● **Information shown**
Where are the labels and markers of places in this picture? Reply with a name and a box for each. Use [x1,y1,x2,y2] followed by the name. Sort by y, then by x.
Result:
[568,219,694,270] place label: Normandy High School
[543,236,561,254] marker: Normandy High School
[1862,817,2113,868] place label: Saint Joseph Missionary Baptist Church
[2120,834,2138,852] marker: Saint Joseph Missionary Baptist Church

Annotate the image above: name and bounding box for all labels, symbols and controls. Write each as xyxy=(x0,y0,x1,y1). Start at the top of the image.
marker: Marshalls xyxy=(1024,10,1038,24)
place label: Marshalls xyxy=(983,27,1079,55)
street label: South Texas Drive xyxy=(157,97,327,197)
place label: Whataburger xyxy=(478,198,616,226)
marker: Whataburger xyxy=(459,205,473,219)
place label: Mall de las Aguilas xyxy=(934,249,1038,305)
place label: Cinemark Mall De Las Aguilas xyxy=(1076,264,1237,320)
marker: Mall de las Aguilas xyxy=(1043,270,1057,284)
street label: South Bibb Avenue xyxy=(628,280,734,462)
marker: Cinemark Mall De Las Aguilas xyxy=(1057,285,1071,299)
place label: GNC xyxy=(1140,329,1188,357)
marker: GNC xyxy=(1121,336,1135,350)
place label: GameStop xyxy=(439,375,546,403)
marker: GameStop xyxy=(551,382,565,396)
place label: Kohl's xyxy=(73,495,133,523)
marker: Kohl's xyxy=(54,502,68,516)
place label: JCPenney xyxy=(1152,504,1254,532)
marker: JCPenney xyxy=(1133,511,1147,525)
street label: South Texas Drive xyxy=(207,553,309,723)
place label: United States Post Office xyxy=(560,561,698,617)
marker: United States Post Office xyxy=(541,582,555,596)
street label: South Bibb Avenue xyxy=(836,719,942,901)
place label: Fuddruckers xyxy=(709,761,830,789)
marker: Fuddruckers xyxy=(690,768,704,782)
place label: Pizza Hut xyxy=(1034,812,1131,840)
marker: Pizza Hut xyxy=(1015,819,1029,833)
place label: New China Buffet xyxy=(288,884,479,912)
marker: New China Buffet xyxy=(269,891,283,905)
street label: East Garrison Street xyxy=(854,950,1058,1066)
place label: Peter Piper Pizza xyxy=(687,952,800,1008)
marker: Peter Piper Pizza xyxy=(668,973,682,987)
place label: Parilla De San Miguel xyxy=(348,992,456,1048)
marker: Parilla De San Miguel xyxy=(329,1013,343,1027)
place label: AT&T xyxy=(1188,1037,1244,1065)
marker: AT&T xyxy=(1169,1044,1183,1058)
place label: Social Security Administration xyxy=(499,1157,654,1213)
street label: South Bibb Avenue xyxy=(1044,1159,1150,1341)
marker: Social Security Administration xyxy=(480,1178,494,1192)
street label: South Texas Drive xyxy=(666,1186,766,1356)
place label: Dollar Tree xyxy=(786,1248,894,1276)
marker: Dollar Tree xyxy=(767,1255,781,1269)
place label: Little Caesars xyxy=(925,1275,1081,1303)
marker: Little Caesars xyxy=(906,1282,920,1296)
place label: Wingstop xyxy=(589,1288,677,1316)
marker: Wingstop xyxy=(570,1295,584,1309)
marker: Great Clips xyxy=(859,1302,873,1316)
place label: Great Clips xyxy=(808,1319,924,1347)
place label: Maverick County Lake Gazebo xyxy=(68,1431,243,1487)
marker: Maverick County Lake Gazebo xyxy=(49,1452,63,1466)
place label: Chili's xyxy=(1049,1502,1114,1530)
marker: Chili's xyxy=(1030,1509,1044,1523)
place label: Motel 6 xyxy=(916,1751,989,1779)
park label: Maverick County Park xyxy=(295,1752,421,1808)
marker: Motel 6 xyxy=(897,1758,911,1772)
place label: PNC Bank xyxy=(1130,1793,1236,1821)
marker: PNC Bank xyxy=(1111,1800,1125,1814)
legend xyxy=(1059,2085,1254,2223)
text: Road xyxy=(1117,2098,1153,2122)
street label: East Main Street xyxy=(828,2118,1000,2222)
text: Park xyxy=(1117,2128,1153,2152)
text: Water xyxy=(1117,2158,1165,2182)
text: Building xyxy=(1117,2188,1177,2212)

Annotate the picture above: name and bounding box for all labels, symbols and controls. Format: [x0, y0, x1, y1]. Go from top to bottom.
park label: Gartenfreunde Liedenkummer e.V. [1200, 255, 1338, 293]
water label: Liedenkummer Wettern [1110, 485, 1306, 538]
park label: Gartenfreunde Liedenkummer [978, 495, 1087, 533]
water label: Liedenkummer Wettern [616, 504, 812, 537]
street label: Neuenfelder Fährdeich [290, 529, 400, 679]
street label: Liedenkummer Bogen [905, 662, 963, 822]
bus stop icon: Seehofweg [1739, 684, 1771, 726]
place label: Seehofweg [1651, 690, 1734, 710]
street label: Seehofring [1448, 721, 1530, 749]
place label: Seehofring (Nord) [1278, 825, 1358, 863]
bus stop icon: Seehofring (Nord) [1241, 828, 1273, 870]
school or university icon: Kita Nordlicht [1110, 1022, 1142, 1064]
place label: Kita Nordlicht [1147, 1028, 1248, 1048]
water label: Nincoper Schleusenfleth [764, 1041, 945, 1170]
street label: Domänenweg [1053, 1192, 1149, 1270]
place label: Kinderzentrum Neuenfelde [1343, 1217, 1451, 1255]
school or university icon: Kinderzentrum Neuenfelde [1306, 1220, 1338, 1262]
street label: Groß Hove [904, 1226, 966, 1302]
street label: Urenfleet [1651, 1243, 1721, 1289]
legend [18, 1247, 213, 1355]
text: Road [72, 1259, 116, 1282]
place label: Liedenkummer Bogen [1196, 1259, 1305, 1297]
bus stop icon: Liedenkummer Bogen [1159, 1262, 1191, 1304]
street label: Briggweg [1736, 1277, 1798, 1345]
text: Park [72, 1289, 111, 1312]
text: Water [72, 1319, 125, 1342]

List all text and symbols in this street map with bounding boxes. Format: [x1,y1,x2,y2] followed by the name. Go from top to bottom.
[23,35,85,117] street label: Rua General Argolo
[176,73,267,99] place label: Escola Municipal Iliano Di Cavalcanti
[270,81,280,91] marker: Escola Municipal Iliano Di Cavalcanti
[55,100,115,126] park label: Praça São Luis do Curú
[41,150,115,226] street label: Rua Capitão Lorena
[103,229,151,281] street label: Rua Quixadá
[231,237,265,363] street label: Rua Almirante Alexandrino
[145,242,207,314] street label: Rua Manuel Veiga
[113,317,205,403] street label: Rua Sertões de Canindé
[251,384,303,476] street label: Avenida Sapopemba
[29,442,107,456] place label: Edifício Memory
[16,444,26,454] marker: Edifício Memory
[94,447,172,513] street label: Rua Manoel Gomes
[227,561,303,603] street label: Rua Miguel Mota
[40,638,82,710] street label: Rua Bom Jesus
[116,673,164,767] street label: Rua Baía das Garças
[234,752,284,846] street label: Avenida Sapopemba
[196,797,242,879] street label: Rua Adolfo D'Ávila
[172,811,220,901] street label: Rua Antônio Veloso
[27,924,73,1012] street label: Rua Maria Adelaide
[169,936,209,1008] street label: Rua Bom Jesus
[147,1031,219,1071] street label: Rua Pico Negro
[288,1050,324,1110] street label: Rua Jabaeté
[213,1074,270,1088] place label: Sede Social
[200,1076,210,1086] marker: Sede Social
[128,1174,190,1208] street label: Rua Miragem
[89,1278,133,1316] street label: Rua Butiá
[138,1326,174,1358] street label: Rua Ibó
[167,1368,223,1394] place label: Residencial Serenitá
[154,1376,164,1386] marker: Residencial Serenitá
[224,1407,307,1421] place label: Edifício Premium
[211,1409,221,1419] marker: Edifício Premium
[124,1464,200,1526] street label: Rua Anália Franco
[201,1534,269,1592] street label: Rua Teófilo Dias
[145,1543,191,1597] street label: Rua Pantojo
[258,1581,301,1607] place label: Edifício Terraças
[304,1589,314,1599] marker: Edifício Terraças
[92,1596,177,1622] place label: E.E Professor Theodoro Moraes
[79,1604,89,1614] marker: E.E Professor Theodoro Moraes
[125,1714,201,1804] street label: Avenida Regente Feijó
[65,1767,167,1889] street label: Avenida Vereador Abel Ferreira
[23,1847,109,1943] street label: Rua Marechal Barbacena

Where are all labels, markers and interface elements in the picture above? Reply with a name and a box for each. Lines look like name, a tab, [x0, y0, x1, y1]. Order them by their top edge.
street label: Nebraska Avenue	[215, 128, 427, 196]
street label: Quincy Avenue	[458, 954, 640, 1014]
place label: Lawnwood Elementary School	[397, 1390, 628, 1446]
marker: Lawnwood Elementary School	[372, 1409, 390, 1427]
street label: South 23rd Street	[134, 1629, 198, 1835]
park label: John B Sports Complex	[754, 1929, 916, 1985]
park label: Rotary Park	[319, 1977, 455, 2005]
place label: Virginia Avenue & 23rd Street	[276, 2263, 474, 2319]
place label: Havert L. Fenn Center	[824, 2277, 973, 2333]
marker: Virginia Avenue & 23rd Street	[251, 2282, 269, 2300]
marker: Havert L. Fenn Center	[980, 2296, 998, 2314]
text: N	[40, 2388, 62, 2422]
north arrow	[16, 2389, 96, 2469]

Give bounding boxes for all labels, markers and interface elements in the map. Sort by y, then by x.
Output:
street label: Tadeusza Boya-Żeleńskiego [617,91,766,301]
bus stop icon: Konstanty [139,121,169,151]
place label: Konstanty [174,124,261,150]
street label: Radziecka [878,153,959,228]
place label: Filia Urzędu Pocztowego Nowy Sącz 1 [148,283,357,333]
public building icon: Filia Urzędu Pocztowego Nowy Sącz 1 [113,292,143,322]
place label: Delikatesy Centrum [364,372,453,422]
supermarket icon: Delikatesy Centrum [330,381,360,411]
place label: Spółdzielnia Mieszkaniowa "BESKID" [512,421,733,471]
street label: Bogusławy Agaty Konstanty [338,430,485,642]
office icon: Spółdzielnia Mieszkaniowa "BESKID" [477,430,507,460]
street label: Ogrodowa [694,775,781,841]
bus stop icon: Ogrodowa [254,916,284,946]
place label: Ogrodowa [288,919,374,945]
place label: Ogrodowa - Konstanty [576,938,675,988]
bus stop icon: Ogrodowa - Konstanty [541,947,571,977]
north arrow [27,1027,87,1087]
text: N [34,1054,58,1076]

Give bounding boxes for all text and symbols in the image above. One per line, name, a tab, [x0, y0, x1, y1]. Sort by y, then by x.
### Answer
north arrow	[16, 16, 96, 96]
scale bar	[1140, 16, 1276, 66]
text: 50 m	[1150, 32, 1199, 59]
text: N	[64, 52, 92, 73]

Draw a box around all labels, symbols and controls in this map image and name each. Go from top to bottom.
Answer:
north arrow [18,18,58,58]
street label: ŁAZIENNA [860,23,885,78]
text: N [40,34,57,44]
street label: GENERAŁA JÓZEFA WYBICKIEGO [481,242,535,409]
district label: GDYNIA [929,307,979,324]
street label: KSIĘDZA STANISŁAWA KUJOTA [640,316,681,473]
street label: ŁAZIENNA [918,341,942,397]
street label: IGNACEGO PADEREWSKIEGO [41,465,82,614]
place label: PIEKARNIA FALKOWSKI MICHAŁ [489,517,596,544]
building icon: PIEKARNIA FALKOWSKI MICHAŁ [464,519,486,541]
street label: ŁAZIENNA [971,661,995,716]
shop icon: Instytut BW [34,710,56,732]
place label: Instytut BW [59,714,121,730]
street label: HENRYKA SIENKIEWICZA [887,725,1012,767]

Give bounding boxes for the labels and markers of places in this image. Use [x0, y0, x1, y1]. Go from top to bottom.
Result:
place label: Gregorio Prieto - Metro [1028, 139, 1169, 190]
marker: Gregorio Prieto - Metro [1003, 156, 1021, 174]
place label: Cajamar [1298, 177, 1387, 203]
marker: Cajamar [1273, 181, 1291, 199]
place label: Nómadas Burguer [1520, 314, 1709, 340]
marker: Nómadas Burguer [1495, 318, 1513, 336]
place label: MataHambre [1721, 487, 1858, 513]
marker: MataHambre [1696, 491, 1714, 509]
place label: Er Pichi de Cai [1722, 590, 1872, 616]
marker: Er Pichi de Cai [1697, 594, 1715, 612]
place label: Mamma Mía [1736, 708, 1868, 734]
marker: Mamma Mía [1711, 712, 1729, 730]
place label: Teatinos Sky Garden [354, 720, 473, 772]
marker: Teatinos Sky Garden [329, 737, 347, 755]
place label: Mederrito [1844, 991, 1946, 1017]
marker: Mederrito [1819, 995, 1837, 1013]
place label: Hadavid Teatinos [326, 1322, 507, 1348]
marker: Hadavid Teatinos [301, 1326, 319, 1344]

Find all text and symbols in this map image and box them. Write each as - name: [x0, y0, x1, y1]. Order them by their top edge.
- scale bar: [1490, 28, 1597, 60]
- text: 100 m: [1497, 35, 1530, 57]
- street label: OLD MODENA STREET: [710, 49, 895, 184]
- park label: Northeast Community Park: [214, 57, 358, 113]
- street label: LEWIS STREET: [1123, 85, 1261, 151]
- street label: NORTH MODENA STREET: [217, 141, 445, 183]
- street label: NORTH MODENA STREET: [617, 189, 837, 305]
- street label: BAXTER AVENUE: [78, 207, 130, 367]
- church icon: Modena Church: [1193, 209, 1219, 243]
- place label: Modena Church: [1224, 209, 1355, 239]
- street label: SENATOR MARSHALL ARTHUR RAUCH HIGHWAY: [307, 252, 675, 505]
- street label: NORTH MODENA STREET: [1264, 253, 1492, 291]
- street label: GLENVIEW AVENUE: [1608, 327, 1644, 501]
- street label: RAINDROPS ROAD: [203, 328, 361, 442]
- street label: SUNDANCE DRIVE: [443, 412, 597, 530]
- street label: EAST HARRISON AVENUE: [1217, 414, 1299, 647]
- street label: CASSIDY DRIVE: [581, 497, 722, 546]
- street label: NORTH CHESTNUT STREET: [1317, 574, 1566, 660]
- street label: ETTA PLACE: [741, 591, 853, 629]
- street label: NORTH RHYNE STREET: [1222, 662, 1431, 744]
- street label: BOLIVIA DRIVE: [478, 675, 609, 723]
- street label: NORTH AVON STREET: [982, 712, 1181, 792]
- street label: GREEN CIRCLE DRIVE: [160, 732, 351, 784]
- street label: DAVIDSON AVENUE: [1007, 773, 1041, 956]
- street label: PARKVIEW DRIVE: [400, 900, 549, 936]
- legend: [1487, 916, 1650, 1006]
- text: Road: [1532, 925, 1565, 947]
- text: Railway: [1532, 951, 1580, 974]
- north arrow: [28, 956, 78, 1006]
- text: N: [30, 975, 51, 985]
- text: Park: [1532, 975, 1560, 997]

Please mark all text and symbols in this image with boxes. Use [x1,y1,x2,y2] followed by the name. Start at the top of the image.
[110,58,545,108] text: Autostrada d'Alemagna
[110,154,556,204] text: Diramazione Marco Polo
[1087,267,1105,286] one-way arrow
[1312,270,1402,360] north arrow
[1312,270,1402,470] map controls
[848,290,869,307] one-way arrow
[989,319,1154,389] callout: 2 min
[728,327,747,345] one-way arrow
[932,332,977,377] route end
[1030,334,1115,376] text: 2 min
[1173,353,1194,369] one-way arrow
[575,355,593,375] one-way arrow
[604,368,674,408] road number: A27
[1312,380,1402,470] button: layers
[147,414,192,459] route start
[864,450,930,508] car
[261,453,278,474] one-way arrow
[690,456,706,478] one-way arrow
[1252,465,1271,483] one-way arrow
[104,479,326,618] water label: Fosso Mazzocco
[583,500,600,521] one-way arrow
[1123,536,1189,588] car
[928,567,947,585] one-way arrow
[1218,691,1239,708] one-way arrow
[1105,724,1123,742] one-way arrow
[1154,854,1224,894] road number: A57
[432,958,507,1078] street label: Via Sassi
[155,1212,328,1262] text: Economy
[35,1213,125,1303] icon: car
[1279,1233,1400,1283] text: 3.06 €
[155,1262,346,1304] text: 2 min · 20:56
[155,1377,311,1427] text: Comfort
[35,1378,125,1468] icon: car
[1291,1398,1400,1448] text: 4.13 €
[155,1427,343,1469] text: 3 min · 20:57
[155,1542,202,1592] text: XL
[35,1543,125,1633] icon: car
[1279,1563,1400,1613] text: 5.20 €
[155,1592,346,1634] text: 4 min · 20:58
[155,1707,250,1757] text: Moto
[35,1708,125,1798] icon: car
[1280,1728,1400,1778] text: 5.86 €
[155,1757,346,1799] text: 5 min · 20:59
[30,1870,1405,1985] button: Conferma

● **Task details**
Can you repeat, word for word, every line above from the one containing "Where are all" down to the one containing "Give bounding boxes for all labels, markers", including both?

● **Solution for this problem**
Where are all labels, markers and interface elements in the picture above? Reply with a name and a box for each. Lines look like name, a tab, [x0, y0, x1, y1]. Order them by their top edge.
street label: Nebraska Avenue	[215, 128, 427, 196]
street label: Quincy Avenue	[458, 954, 640, 1014]
place label: Lawnwood Elementary School	[397, 1390, 628, 1446]
marker: Lawnwood Elementary School	[372, 1409, 390, 1427]
street label: South 23rd Street	[134, 1629, 198, 1835]
park label: John B Sports Complex	[754, 1929, 916, 1985]
park label: Rotary Park	[319, 1977, 455, 2005]
place label: Virginia Avenue & 23rd Street	[276, 2263, 474, 2319]
place label: Havert L. Fenn Center	[824, 2277, 973, 2333]
marker: Virginia Avenue & 23rd Street	[251, 2282, 269, 2300]
marker: Havert L. Fenn Center	[980, 2296, 998, 2314]
text: N	[40, 2388, 62, 2422]
north arrow	[16, 2389, 96, 2469]

Give bounding boxes for all labels, markers and interface elements in the map. Sort by y, then by x.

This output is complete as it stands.